AR_Overall = apply(AR_MAE[,c(-2,-6)],1,median)
ARIMA_Overall = apply(ARIMA_MAE[,c(-2,-6)],1,median)
VAR_Overall = apply(VAR_MAE[,c(-2,-6)],1,median)
VECM_Overall = apply(VECM_MAE[,c(-2,-6)],1,median)
Naive_Overall = apply(Naive_MAE[,c(-2,-6)],1,median)
Overall_MAE = rbind(AR_Overall,ARIMA_Overall,Naive_Overall,VAR_Overall,VECM_Overall)
print(Overall_MAE)
## 1_ahead 2_ahead 3_ahead 4_ahead 5_ahead 6_ahead
## AR_Overall 0.4946520 0.8359781 1.2198418 1.4962388 1.831497 2.274216
## ARIMA_Overall 0.4619919 0.6017053 0.8333333 1.1363935 1.276622 1.666667
## Naive_Overall 0.3750000 0.5714286 0.8333333 1.0000000 1.250000 1.666667
## VAR_Overall 0.5880567 0.7635780 0.9253968 0.8900874 1.198960 1.648872
## VECM_Overall 0.4841007 0.5852558 0.7269426 0.9578534 1.063142 1.238339
This code-chunk saves the Johansent Test, MAE and forecast results.

__QUESTIONS TO ANSWER__
A. In the forecast-error comparison, which row has the lowest 1_ahead value, and what is that value?
B. Based on the forecast-error comparison, decide whether each statement is accurate: (i) The Naive_Overall row's 1_ahead value is 0.3750000. (ii) The VECM_Overall row's 6_ahead value is 1.666667. (iii) The median is taken after dropping the second and sixth columns.
C. Carry the forecast-error comparison forward from its final sentence.

__RECORD EXCERPTS__
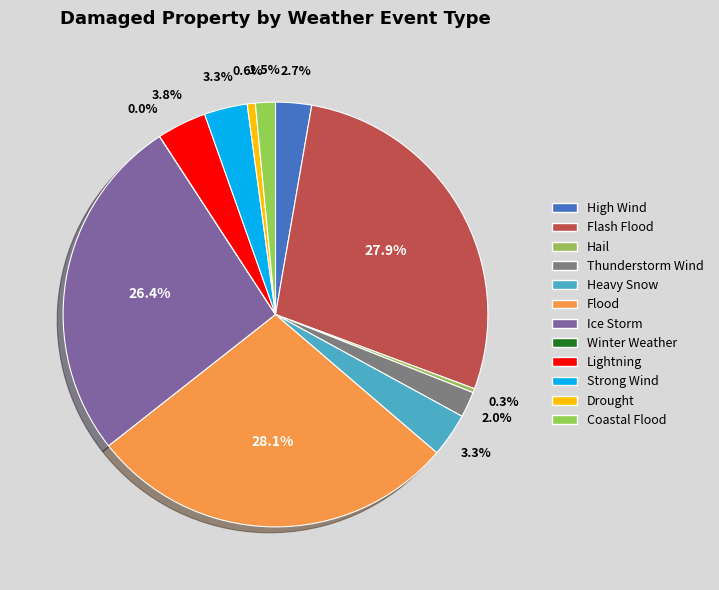

Is it true that Strong Wind is 3% of the pie?

True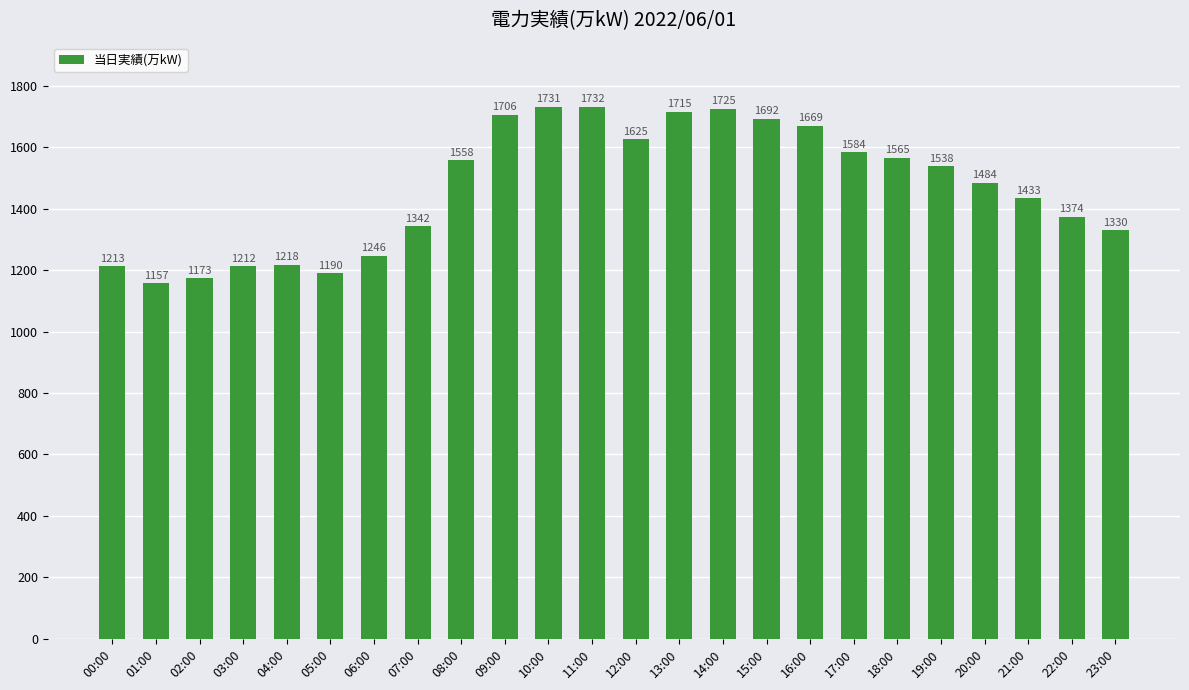

How many data points are less than 1538?

12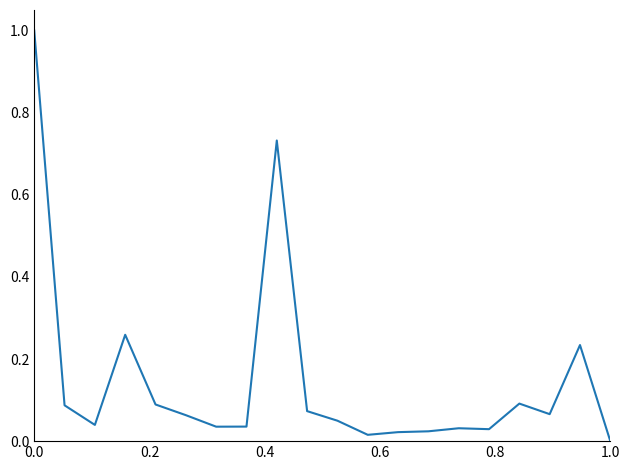

Which label corresponds to the smallest value in the chart?

1.0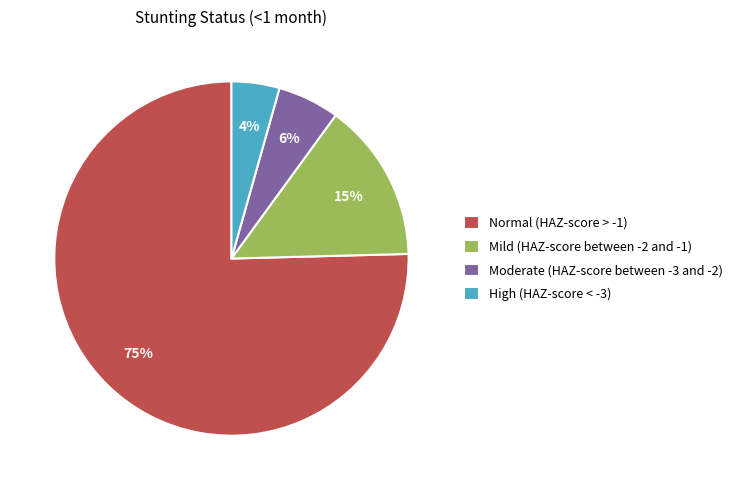

Count the number of slices in the pie.

4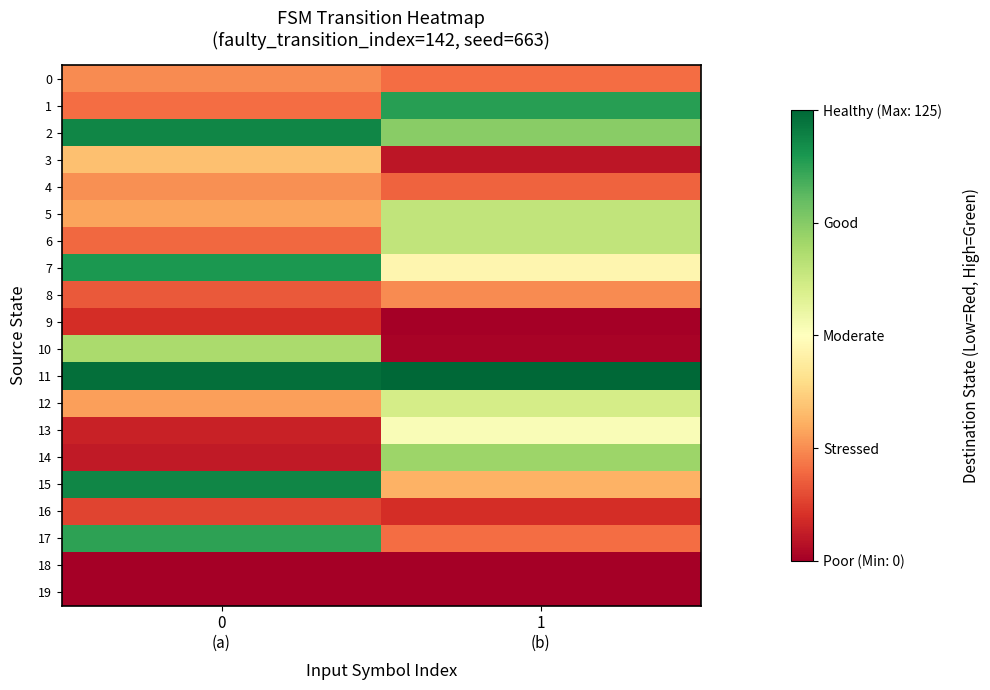

Reading right to left, transcribe all the data shown in this chart.

0: 1
(b)=25	0
(a)=31
1: 1
(b)=110	0
(a)=25
2: 1
(b)=93	0
(a)=117
3: 1
(b)=6	0
(a)=42
4: 1
(b)=23	0
(a)=32
5: 1
(b)=81	0
(a)=36
6: 1
(b)=81	0
(a)=24
7: 1
(b)=59	0
(a)=112
8: 1
(b)=31	0
(a)=21
9: 1
(b)=0	0
(a)=12
10: 1
(b)=1	0
(a)=86
11: 1
(b)=125	0
(a)=123
12: 1
(b)=76	0
(a)=35
13: 1
(b)=64	0
(a)=9
14: 1
(b)=89	0
(a)=7
15: 1
(b)=39	0
(a)=117
16: 1
(b)=12	0
(a)=17
17: 1
(b)=25	0
(a)=109
18: 1
(b)=0	0
(a)=0
19: 1
(b)=0	0
(a)=0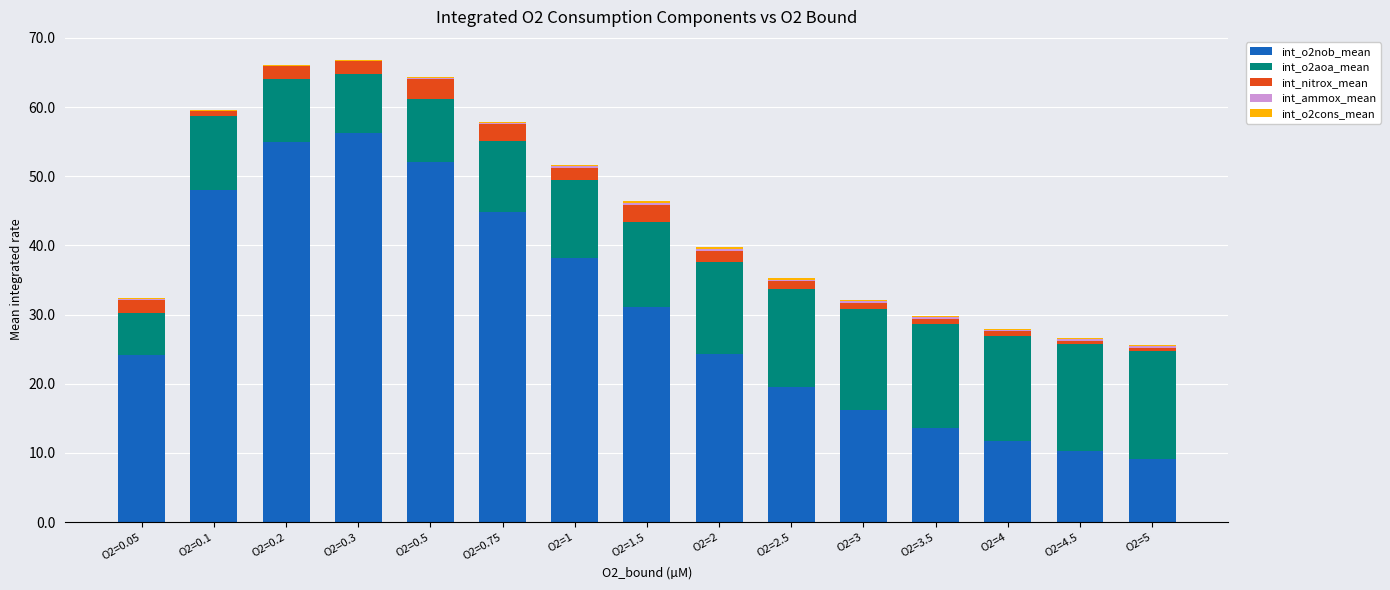

Between O2=3 and O2=4.5, which series saw the biggest shift?

int_o2nob_mean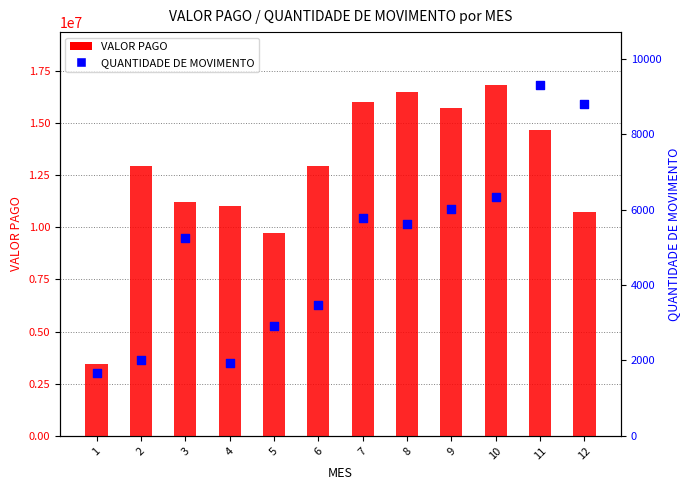

What is the total value across all series at 7?

15991132.4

__PER-TASK OUTPUTS__
A. Naive_Overall, with 0.3750000.

B.
(i) Yes: "Naive_Overall 0.3750000"
(ii) No: "VECM_Overall 0.4841007 0.5852558 0.7269426 0.9578534 1.063142 1.238339"
(iii) Yes: "[,c(-2,-6)],1,median"

C.
save(AR_MAE,VAR_MAE,VECM_MAE,ARIMA_MAE,Naive_MAE,file = "../Case 1 Results/MAE Results.Rdata")
save(Overall_MAE,file = "../Case 1 Results/Overall MAE.Rdata")
save(AR_Results,VAR_Results,VECM_Results,ARIMA_Results,file = "../Case 1 Results/Forecast Results.Rdata")
save(Jotest_Sub_1,Jotest_Sub_2,Jotest_Sub_3,Jotest_Sub_4,Jotest_Sub_5,Jotest_Sub_6,Jotest_Sub_7,Jotest_Sub_8,Jotest_Sub_9,Jotest_Sub_10,Jotest_Sub_11,Jotest_Sub_12,Jotest_Sub_13,Jotest_Sub_14,Jotest_Sub_15,file = "../Case 1 Results/Jotest_Results.Rdata")
rm(list = ls())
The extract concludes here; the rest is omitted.